**Excerpt**
Dudley Do-Wrong said:


> Big bad man on a keyboard calling someone who could clean his clock a coward.


 Maybe if he hit me when i was'nt looking but hey when your a thug off the streets of alabama you have to do what you were brought up doing.


----------



## Buck (Dec 2, 2012)

KyDawg said:


> It is over now. Bad as I hate to say it Alabama just played a little bit better than we did. Congrats to them and hope they kill Notre Dame.



Solid logic here.


----------



## waterdogs (Dec 2, 2012)

He was classified as a blocker after the INT. but he led with the shoulder, it so happened his BIG head just hit Murray's ....Pass interference is illegal as well but Ga got a free pass on that call because they said the ball was tipped. BULL it was not. Look at it again, if the ball was tipped, the rotation of the ball would have changed. The ball was the same as when it left his hand to the receiver. The next play Bama had to kick a field goal which was blocked and returned for a TD.


----------



## RipperIII (Dec 3, 2012)

Cottontail said:


> Maybe if he hit me when i was'nt looking but hey when your a thug off the streets of alabama you have to do what you were brought up doing.

**Information supplied**
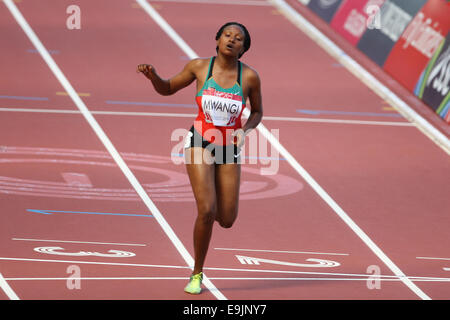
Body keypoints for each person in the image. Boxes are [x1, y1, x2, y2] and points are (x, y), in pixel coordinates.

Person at [137, 22, 263, 294]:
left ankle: (214, 197)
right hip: (200, 142)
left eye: (238, 38)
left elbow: (258, 112)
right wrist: (154, 76)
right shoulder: (199, 67)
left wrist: (246, 130)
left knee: (226, 218)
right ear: (217, 39)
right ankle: (197, 273)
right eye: (227, 35)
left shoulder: (250, 77)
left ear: (243, 49)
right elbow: (168, 88)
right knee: (206, 210)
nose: (232, 40)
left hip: (228, 146)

**Activity**
Please edit the forum thread starting with "He was classified" and going on through "(Dec 3, 2012)", putting "punt" in place of "field goal", and write out that stretch in full. No part of this exercise requires the records.

**Expected output**
He was classified as a blocker after the INT. but he led with the shoulder, it so happened his BIG head just hit Murray's ....Pass interference is illegal as well but Ga got a free pass on that call because they said the ball was tipped. BULL it was not. Look at it again, if the ball was tipped, the rotation of the ball would have changed. The ball was the same as when it left his hand to the receiver. The next play Bama had to kick a punt which was blocked and returned for a TD.


----------



## RipperIII (Dec 3, 2012)